Jésus, au jour de notre baptême, nous a fait le cadeau de la foi, pour nous guérir, pour nous sauver, pour nous sortir de notre isolement, de notre maladie, en particulier celle du cœur. Et il s’agit que nous accueillions ces cadeaux, ces dons. Comment faire ? En rendant grâce, comme Naaman, comme ce lépreux samaritain. Rendons grâce à Dieu pour les merveilles qu’Il accomplit dans nos vies. Il en fait tous les jours : certaines sont extraordinaires, dont on se souvient longtemps ; et puis, il y a toutes les petites choses de la vie ordinaire, qui nous montrent que Dieu est là, près de nous. Le Christ est là pour nous sauver, Il nous parle, Il nous aime. Si nous sommes ici, dans cette église, c’est que nous voulons faire Eucharistie, rendre grâce. L’Eucharistie, c’est véritablement la bonne action de grâce, l’action de grâce excellente. Pourquoi ? Parce que c’est celle de Jésus, et Il nous entraîne dans cette eucharistie, dans cette belle action de grâce. Et, du coup, en accomplissant cette action de grâce, en nous, la foi grandit, et le Salut nous est donné. « Oui, voilà une parole digne de foi », c’est saint Paul qui parle dans Deuxième Lecture. « Voilà, une parole digne de foi : si sommes morts avec Jésus, nous vivrons avec Lui ; si nous supportons l’épreuve avec Jésus, nous régnerons avec Lui ». Si nous manquons de foi, Lui est toujours là pour nous.
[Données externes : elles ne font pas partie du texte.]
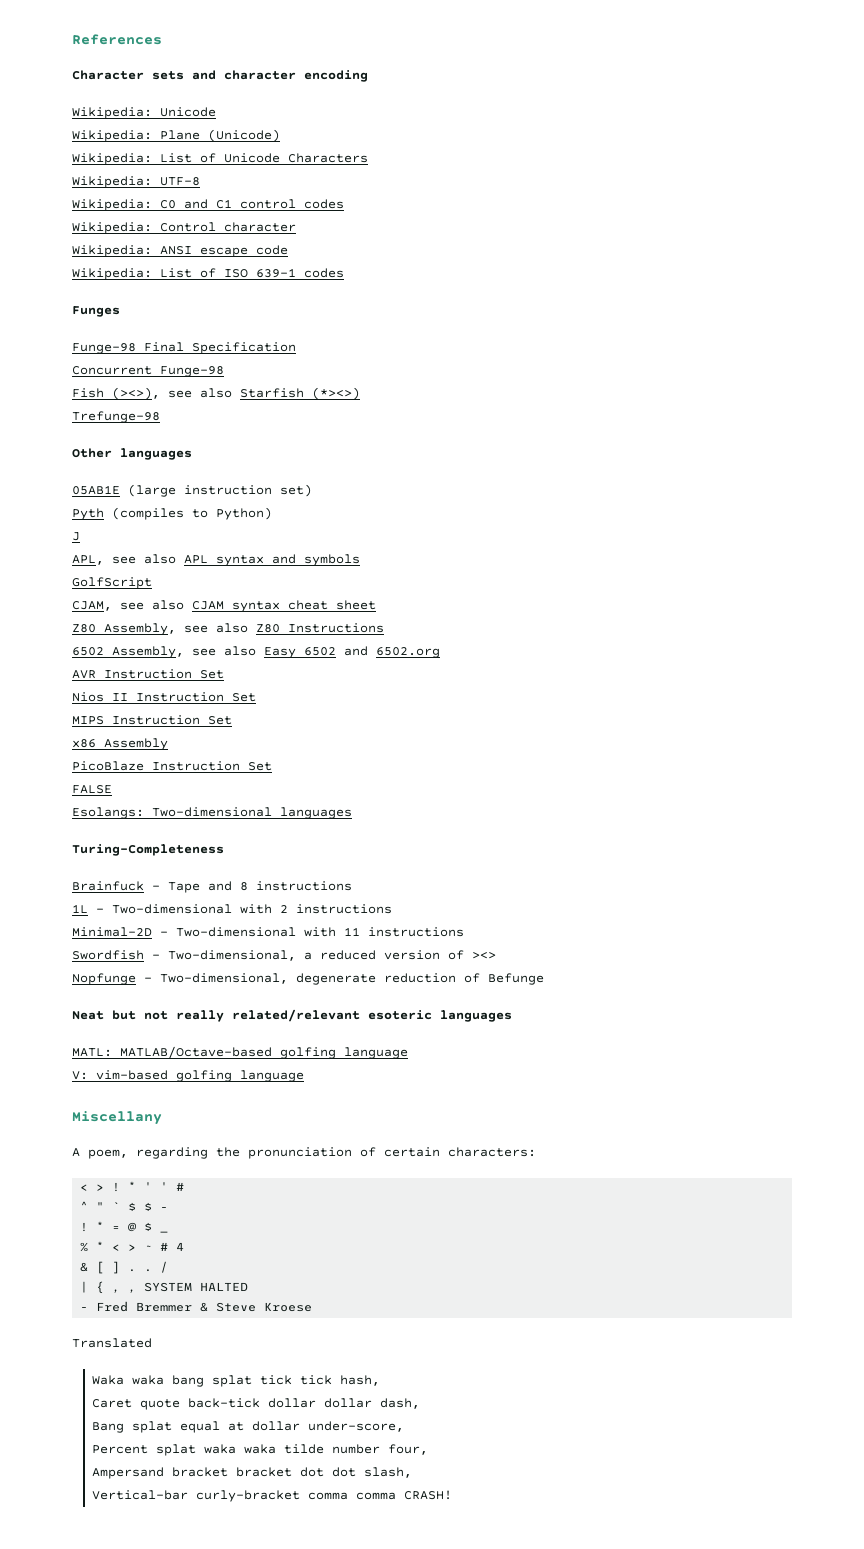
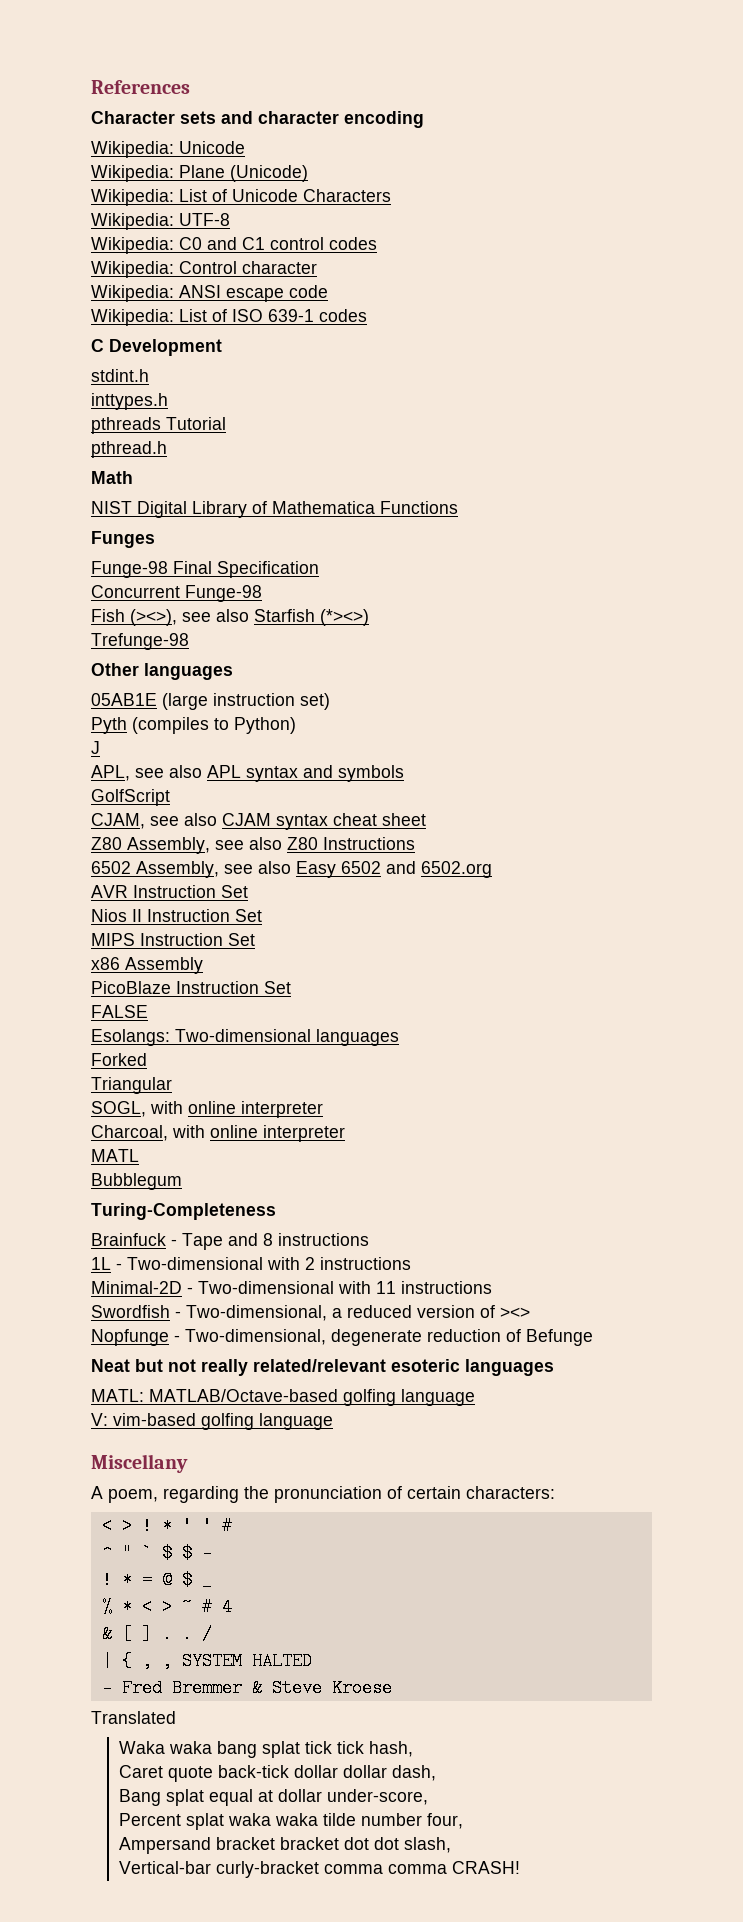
(344, 273) none -> [91,339,222,356] [91,369,149,382] [91,393,168,410] [91,417,226,434] [91,441,167,458] [91,471,133,484] [91,501,458,518] // C Development // stdint.h // inttypes.h // pthreads Tutorial // pthread.h // Math // NIST Digital Library of Mathematica Functions
(352, 813) none -> [91,1053,147,1066] [91,1077,172,1094] [91,1101,323,1118] [91,1125,345,1142] [91,1149,139,1162] [91,1173,182,1190] // Forked // Triangular // SOGL, with online interpreter // Charcoal, with online interpreter // MATL // Bubblegum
Il s’agit que nous nous tournions vers Lui, que nous fassions œuvre d’action de grâce pour nous-mêmes, et puis pour notre monde. C’est difficile, de nos jours : lorsqu’on regarde le monde, on n’a pas tellement envie de rendre grâce… Et pourtant, il y en a bien, des motifs, il ne faut pas se laisser disperser ou assommer par ces nouvelles, il y a de belles choses, et donc il faut les relever, les mettre devant nos yeux, et remercier leur auteur. Cela peut être quelqu’un de vivant sur la Terre, un frère, un mari, un enfant, un voisin, ou un peu plus loin, mais c’est aussi et surtout Dieu, en premier, qui donne Son amour, pour que cet amour brûle le monde, pour que cet amour incendie la Terre.